Thursday, September 22, 2011


This Sunday my eldest daughter will be ordained as a pastor of the Evangelical Lutheran Church in America.  It has been a long time coming. . . about 20 years since she first announced her intentions back in second grade.  She certainly had other aspirations over the years but God never really let loose of her, and here we are.

On Sunday the new pastor will be vested with a red stole. Her stole was handmade by her grandmother, for her grandfather, in 1961 and was worn by him at his ordination 50 years  ago.  Her grandmother, my mother, and I recently reflected on the creation of that stole.  When my dad was ordained, I was 5 years old and my sister was 2-1/2. I asked Mom if she ever imagined, while she was embroidering that stole, that one day a child or grandchild would wear it. She reminded me that you can't even imagine grandchildren when your children are that young.  And besides,  she only had girl children then, and more than 10 years would pass before someone would ordain the first "lady pastor".

The red stole has probably been worn the fewest times of all the stoles she made for my dad. It has such specialized uses: only two Sundays each year -  Pentecost and Reformation, and at ordinations which happen at unpredictable intervals.  Still, each time that red stole is donned, something new comes to the church: the Holy Spirit appears, the Wind of Change blows, a New Energy arrives.

When a pastor puts on her stole she dons a yoke of service. That service is rendered to God in the form of service to God's people. Jesus says his "yoke is easy and his burden light," and so I hope it is for my daughter. In Jesus' day, in the best circumstances, yokes were custom made for oxen which allowed them to work very hard with little pain. I have experienced working under yokes that didn't fit well, where I worked very hard and was rubbed raw in the process, but more often, I have had the pleasure of wearing an easy yoke, work that fit me like a glove and that called to me almost every day. This is what I think Jesus is promising: hard work rendered with joy, and this is the blessing I wish for my daughter as she begins this chapter of life.

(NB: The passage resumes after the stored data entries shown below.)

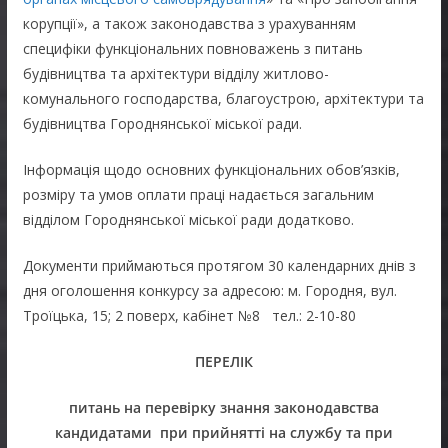
корупції», а також законодавства з урахуванням
специфіки функціональних повноважень з питань
будівництва та архітектури відділу житлово-
комунального господарства, благоустрою, архітектури та
будівництва Городнянської міської ради.
Інформація щодо основних функціональних обов’язків,
розміру та умов оплати праці надається загальним
відділом Городнянської міської ради додатково.
Документи приймаються протягом 30 календарних днів з
дня оголошення конкурсу за адресою: м. Городня, вул.
Троїцька, 15; 2 поверх, кабінет №8 тел.: 2-10-80
ПЕРЕЛІК
питань на перевірку знання законодавства
кандидатами при прийнятті на службу та при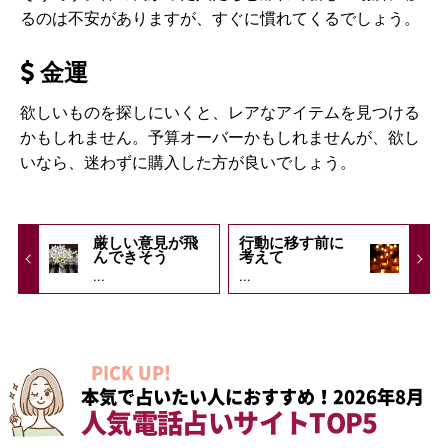
るのは不安がありますが、すぐに慣れてくるでしょう。
金運
欲しいものを探しにいくと、レアなアイテムを見つける
かもしれません。予算オーバーかもしれませんが、欲し
いなら、迷わずに購入した方が良いでしょう。
厳しい意見が飛
行動に移す前に
んできそう
考えて
...
...
PICK UP!
本気で占いたい人におすすめ！2026年8月
人気電話占いサイトTOP5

With only a few days left before she is ordained, I give thanks for the faith and work of my father and my mother, for the joy of mothering this child and her sister, for the people of this church who helped to form her, and for the work that will be accomplished by this new pastor. A lot has happened since we gathered at the font for her baptism. This Sunday we welcome her into the Lord's family in a new way, with no less joy and hope than we had the first time.

1 comment:

gfaas8 said...

Julie that was so well written. I loved that story and how the stole she is going to wear actually was made by her grandmother. How appropriate! I don't know your daughter but I know you and I am sure that she will be performing the work that needs to be done for God as you do.